No palco vazio, uma atriz afinada
Jandira Martini não escreveu Jandira – Em Busca do Bonde Perdido como um texto sobre a sua carreira. Distante de qualquer ambição biográfica, ela se apresenta, de maneira breve, logo no início, como atriz e autora e deixa claro o recorte escolhido: falar a respeito do seu convívio com o câncer. Diante da perspectiva da morte, Jandira traz à tona flashes da própria vida – não instantes consagrados, e sim aqueles que continuam, após longo tempo, reverberando intimamente, como a sensação gerada pelo cheiro do mar em passeios pela Santos onde nasceu.
Os comentários sobre sua saúde são quase sempre feitos em tom sarcástico, irreverente, o que não significa ausência de sofrimento. O texto foi desenvolvido como um fluxo de pensamento, produzido em situação de urgência, como ato de exteriorização. Em alguns momentos, Jandira abre espaço para citações diversas – a autores (Shakespeare, Tchekhov, Molière) e artistas da música (Raul Seixas, The Platters) –, mas jamais cede à dispersão. Não evita, porém, a impressão de uma dramaturgia que gira em círculos, um pouco estacionada.
O relativo imobilismo do texto contrasta, em certa medida, com a movimentação fluente de Isabel Teixeira em cena, mérito da direção de Marcos Caruso, parceiro constante de Jandira Martini na concepção de bem-sucedidas comédias de costumes (casos de Porca Miséria e Sua Excelência, o Candidato). Pelo palco vazio do Teatro das Artes, a atriz transita carregando apenas uma cadeira de praia, que, em determinada parte do espetáculo, se torna a cadeira na qual Jandira faz as sessões de quimioterapia. Esse único objeto não é deslocado de sua literalidade, de seu uso cotidiano – a abertura para sentidos variados realçaria a teatralidade. Mas representa tanto as lembranças nostálgicas da juventude quanto a realidade desestabilizadora do presente.
A escassez cenográfica é uma opção corajosa. Se o formato do monólogo evidentemente concentra as atenções no intérprete, a inexistência de elementos cênicos acentua essa exigência. As demais criações constitutivas do espetáculo seguiram a mesma linha, tendo a síntese como norte, e revelam sintonia com a dramaturgia: a trilha sonora de Aline Meyer parece “expressar” a mente atribulada de Jandira e a iluminação de Beto Bruel quebra de modo pontual com a neutralidade por meio de cor intensa.
Isabel Teixeira interpreta outra atriz, também brasileira e contemporânea. Não procura imitá-la através de recursos de caracterização ou de composição vocal. Mostra-se permanentemente enérgica, mas sem uniformizar sua atuação. Percorre uma gama de estados emocionais, dosando, de forma bastante equilibrada, humor corrosivo e vulnerabilidade.

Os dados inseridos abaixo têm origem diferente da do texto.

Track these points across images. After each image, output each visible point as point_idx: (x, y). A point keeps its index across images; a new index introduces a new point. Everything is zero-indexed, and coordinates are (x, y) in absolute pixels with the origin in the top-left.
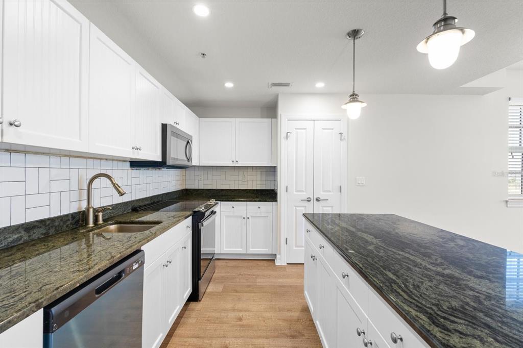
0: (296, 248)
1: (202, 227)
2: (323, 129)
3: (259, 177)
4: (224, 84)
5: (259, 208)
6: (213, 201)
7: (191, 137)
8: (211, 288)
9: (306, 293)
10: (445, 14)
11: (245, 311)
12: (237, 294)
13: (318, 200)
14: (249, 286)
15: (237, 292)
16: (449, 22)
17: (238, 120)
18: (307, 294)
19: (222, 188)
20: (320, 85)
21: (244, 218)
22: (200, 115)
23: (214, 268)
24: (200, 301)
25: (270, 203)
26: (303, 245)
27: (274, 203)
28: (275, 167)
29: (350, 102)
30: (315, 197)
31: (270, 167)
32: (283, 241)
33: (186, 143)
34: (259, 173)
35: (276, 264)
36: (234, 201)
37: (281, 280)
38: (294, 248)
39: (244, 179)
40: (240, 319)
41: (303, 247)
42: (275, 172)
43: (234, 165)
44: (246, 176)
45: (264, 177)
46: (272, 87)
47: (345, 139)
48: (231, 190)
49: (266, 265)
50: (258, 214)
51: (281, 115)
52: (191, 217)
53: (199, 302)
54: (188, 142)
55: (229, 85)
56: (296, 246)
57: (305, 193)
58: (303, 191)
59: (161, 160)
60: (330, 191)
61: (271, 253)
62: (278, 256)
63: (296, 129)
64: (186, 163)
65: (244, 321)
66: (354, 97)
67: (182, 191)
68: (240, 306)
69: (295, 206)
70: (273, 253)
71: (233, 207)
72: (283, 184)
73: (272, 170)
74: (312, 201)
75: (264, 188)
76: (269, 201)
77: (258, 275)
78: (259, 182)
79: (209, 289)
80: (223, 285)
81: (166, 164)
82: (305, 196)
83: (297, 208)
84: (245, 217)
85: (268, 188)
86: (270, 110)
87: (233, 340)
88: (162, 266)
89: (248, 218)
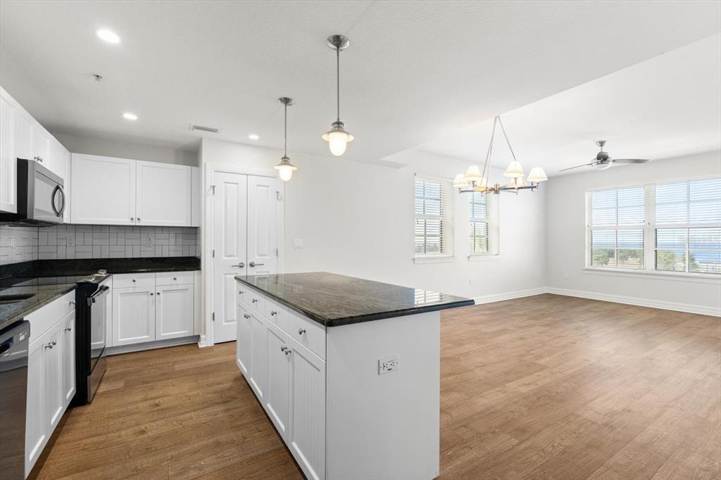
0: (226, 324)
1: (93, 304)
2: (258, 186)
3: (172, 241)
4: (122, 114)
5: (175, 279)
6: (103, 273)
7: (62, 180)
8: (103, 388)
9: (239, 360)
10: (338, 119)
11: (162, 397)
12: (149, 385)
13: (252, 265)
14: (164, 374)
15: (147, 383)
16: (340, 125)
17: (140, 163)
18: (241, 363)
19: (111, 257)
20: (254, 137)
21: (152, 294)
22: (71, 149)
23: (105, 365)
24: (89, 403)
25: (191, 273)
26: (235, 318)
27: (196, 272)
28: (197, 228)
29: (282, 164)
30: (249, 262)
31: (189, 227)
32: (209, 317)
33: (53, 188)
34: (172, 235)
35: (200, 346)
36: (135, 272)
37: (208, 361)
38: (224, 324)
39: (150, 244)
40: (157, 405)
41: (234, 321)
42: (196, 234)
43: (133, 224)
44: (153, 239)
45: (180, 241)
46: (195, 130)
47: (282, 198)
48: (127, 259)
49: (185, 350)
50: (174, 288)
51: (205, 164)
52: (74, 291)
53: (87, 406)
54: (58, 188)
55: (130, 116)
56: (226, 321)
57: (236, 258)
58: (234, 256)
59: (16, 212)
60: (265, 255)
61: (192, 335)
62: (202, 337)
63: (225, 182)
64: (54, 219)
65: (162, 406)
66: (285, 160)
67: (34, 262)
68: (154, 394)
69: (225, 274)
70: (195, 334)
71: (134, 281)
72: (208, 248)
73: (192, 232)
74: (245, 266)
75: (180, 255)
76: (189, 270)
77: (175, 362)
78: (172, 248)
79: (101, 389)
80: (124, 381)
81: (26, 217)
82: (237, 261)
83: (228, 276)
84: (153, 292)
85: (186, 255)
86: (190, 155)
87: (152, 424)
88: (44, 348)
89: (158, 294)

Em Jandira – Em Busca do Bonde Perdido, Jandira Martini, que morreu esse ano, migrou da ficção para o registro de um contexto dramático da sua vida – ainda que necessariamente se trate de uma ficcionalização das próprias experiências. Uma jornada visceral transmitida na interpretação afinada e versátil de Isabel Teixeira.
JANDIRA – EM BUSCA DO BONDE PERDIDO – Texto de Jandira Martini. Direção de Marcos Caruso. Com Isabel Teixeira. Teatro das Artes (R. Marquês de São Vicente, 52/2º andar – Shopping da Gávea). Sex. e sáb., às 20h, dom., às 18h. Ingressos: R$ 100,00 e R$ 50,00 (meia-entrada).